• **Data to use**:
------
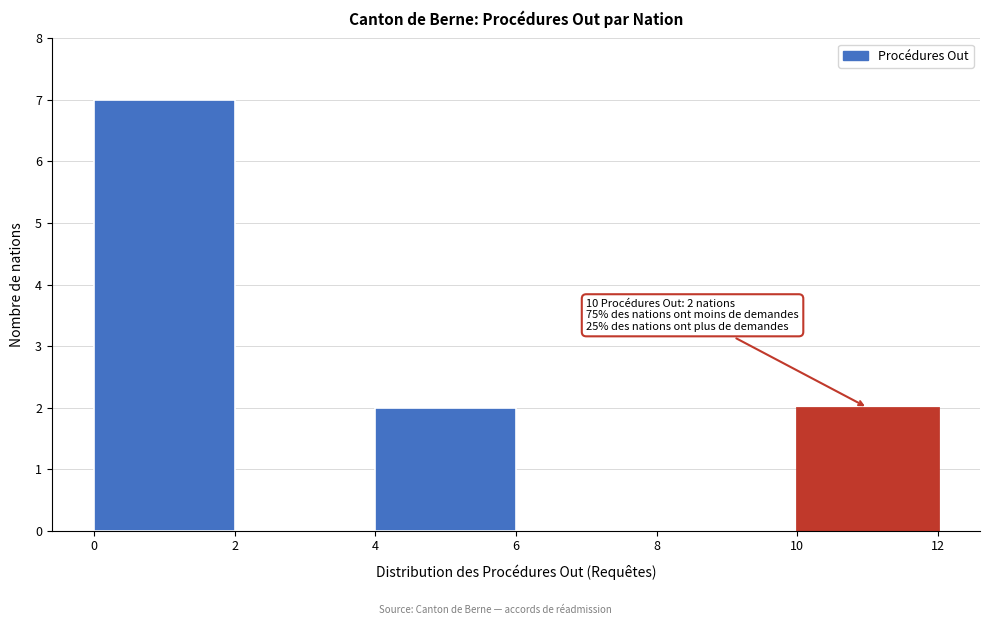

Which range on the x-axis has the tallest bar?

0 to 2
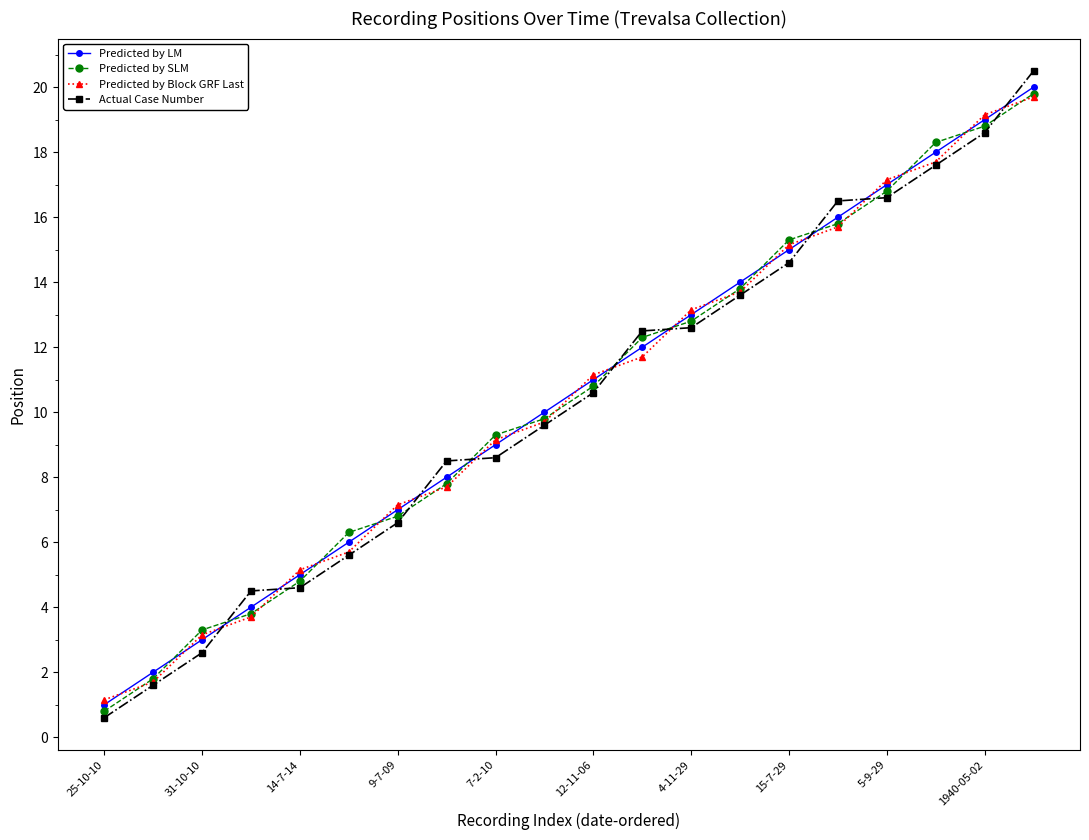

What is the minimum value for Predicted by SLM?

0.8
------
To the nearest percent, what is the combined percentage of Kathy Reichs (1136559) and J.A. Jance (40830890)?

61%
------
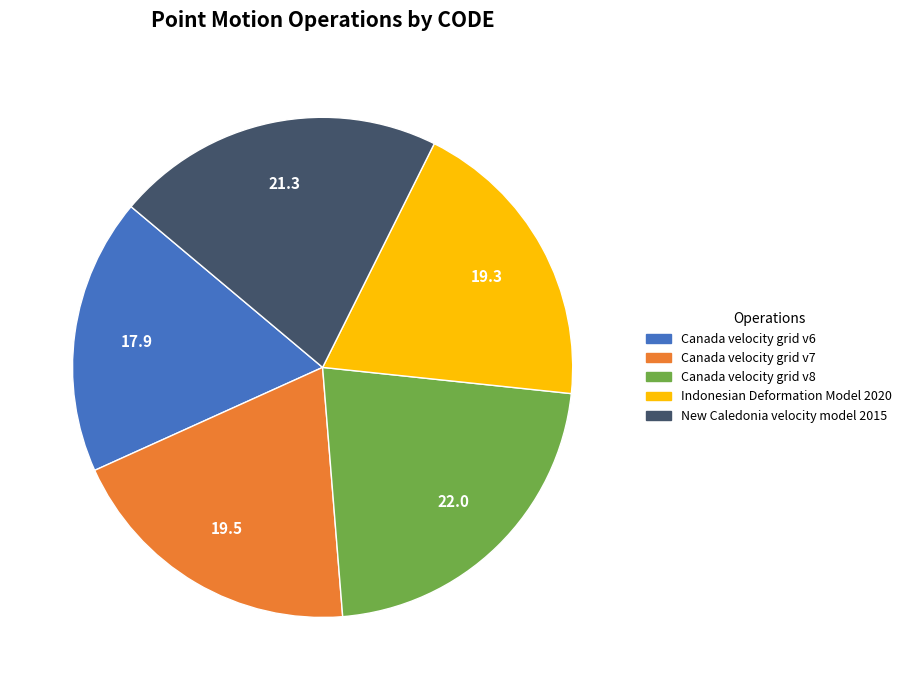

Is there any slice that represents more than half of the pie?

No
------
• **Exercise prompt**:
Find each line in the listing above that contains the word "Predicted" and copy those lines.

• **Result for this task**:
What is the minimum value for Predicted by SLM?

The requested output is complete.